Estate planning is an important topic that many people find intimidating. Nobody relishes the prospect of contemplating what happens if they pass away. However, the benefits of providing security for your loved ones far outweigh any drawbacks.
One key aspect you will have to decide on is who will execute your will. This person is tasked with ensuring that your assets are allocated as desired, managing your estate taxes and several other financial obligations.
Thus, it is important to nominate someone you deem worthy and responsible. You can choose someone from inside your family circle, but you may want to select someone based on their attributes. You are also not limited to one person. What happens if there is more than one executor of your will?
They say that two heads are better than one, and this can be the case with executors. It’s a huge responsibility, and having co-executors allows both parties to share some of the burdens. One executor may have strong communication skills, so they can assure your family that your estate is being handled with integrity. The other party may have financial expertise, so they can swiftly navigate the financial intricacies of estate planning.

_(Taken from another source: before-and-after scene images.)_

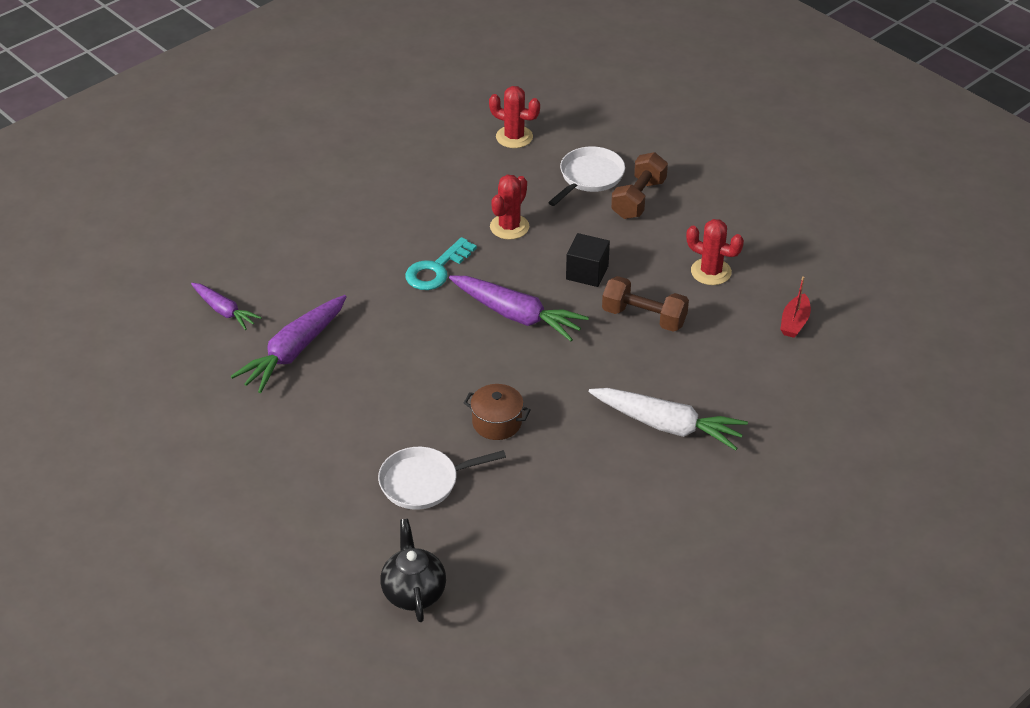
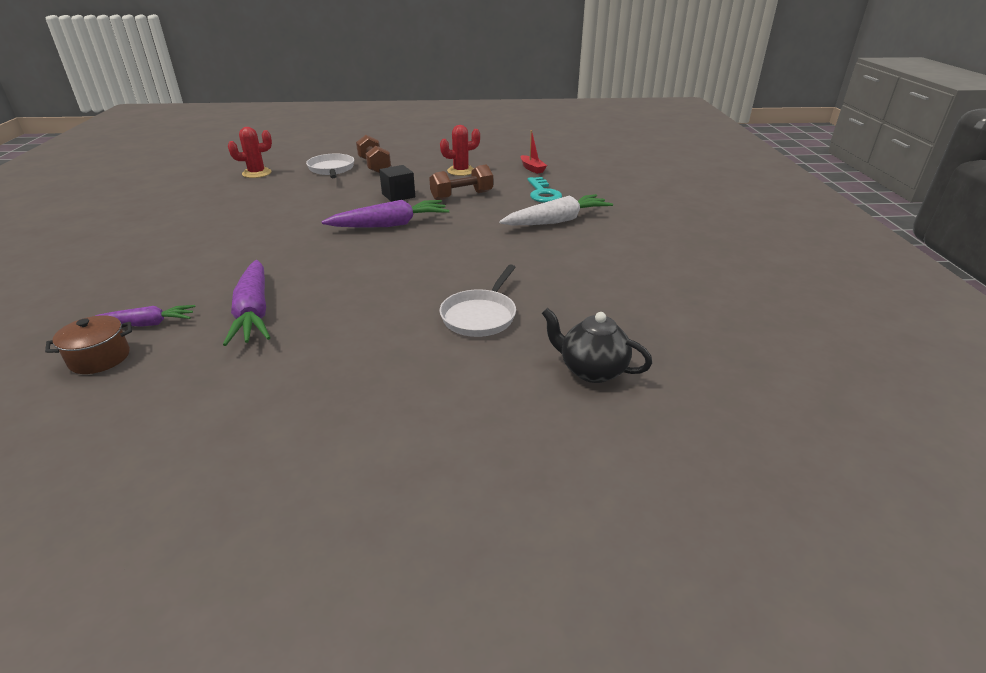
camera: 50 degrees left, 10 degrees down
turquoise key [405,237,477,290] -> turquoise key moved to [528,177,562,203]
brown pot [464,384,531,440] -> brown pot moved to [45,315,132,374]
red cactus [490,175,529,240] -> none

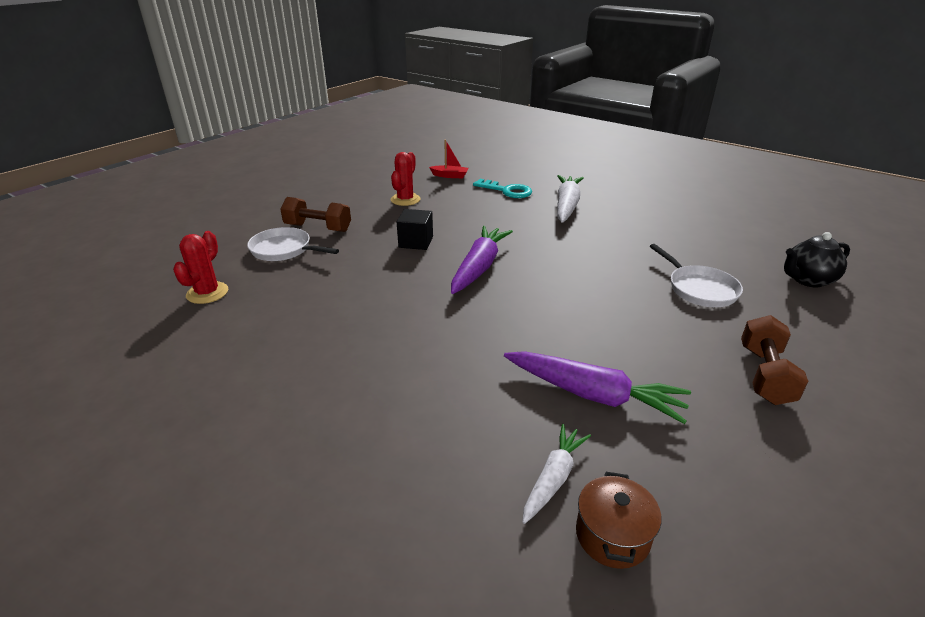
camera: 50 degrees left, 0 degrees up
purple carrot [96,305,196,327] -> white carrot [522,424,591,524]
brown dumbbell [429,165,493,200] -> brown dumbbell moved to [741,315,809,405]

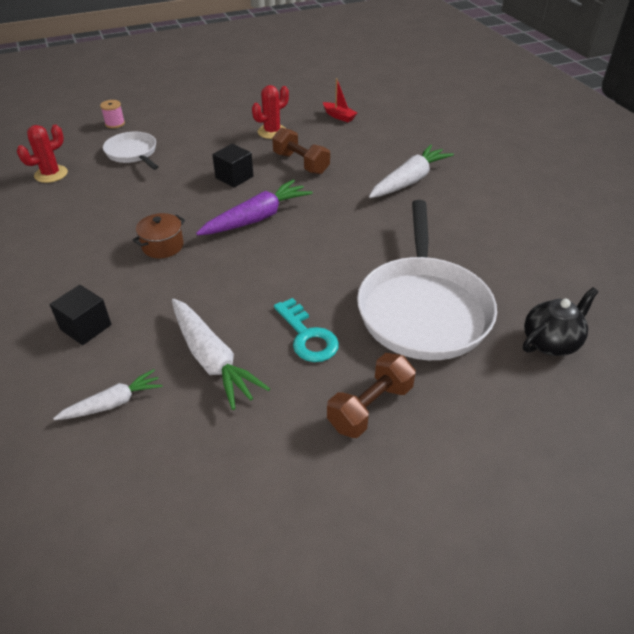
camera: 30 degrees right, 10 degrees up
brown dumbbell [280,197,351,232] -> brown dumbbell moved to [272,128,330,174]
turquoise key [473,179,532,198] -> turquoise key moved to [274,298,339,362]
purple carrot [504,351,691,424] -> white carrot [172,299,270,410]
brown pot [576,472,661,569] -> brown pot moved to [133,213,185,258]
white pan [650,244,743,307] -> white pan [357,200,497,360], size x1.90
black teapot [784,232,850,287] -> black teapot turned 135 degrees clockwise [523,287,599,356]
none -> black cube [50,285,111,345]
none -> pink spool [100,100,125,128]

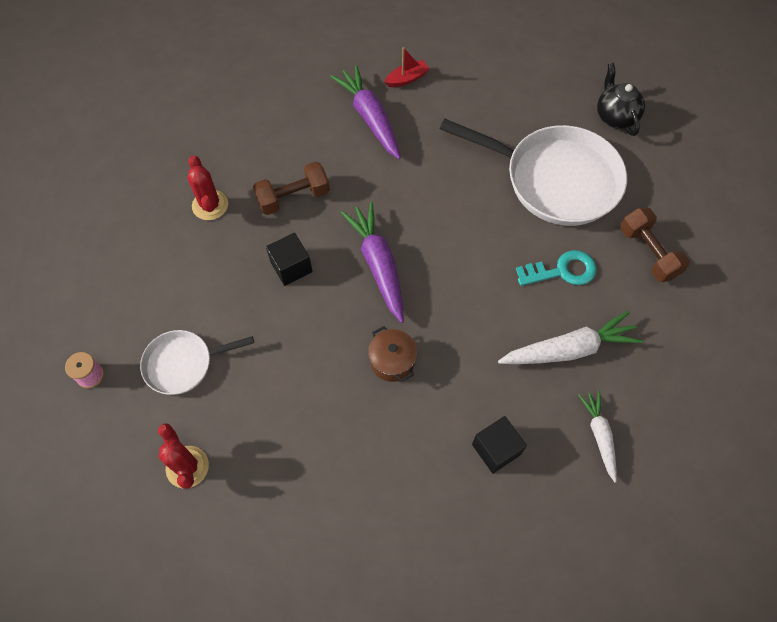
camera: 70 degrees left, 20 degrees up
red boat [323,78,357,122] -> red boat moved to [385,47,430,87]
white carrot [369,144,454,198] -> purple carrot [330,65,401,159]

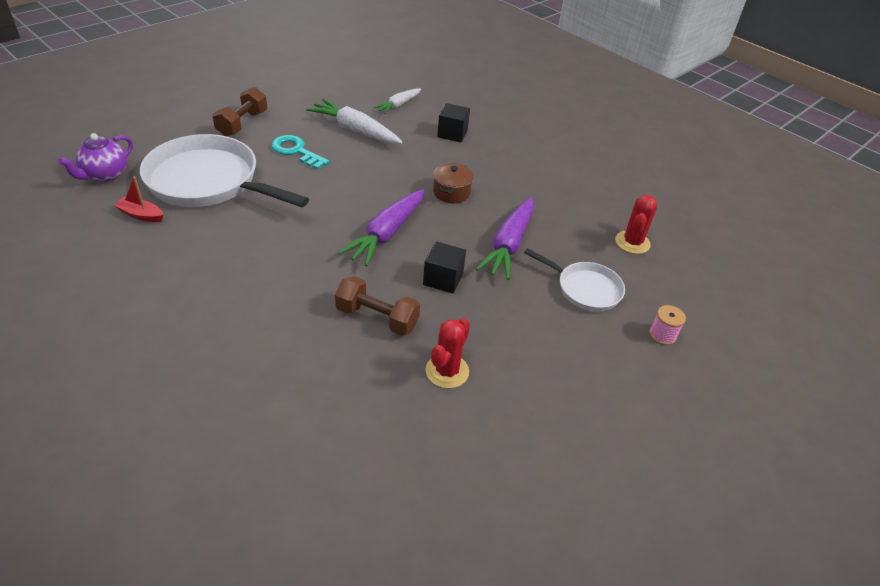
camera: 135 degrees left, 20 degrees down
purple carrot [330,65,401,159] -> purple carrot moved to [476,197,534,280]
red boat [385,47,430,87] -> red boat moved to [114,176,163,222]
white pan [440,118,627,226] -> white pan turned 45 degrees counterclockwise [140,134,309,207]
black teapot [597,63,645,136] -> purple teapot [58,133,133,182]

While a cooperative team can be extremely beneficial, this is not always how things play out in practice. Executors of a will may not see eye to eye on certain aspects, which can cause hold-ups, as important decisions about your will need to be unanimous. One of the biggest problems is that both executors have to sign off on each step of the process. If one tends to be disorganized or argumentative, that can become a problem.
Disputes between executors can result in probate litigation. Ultimately, this means that matters will be left in the hands of the court, and there may be a lengthy delay in your beneficiaries receiving their inheritance. The court’s ruling also might not fall exactly in line with what you had desired.
As you make plans for the future, be sure to weigh up the pros and cons of having more than one executor. Having sound legal guidance will also help ensure you make the right decisions for your family.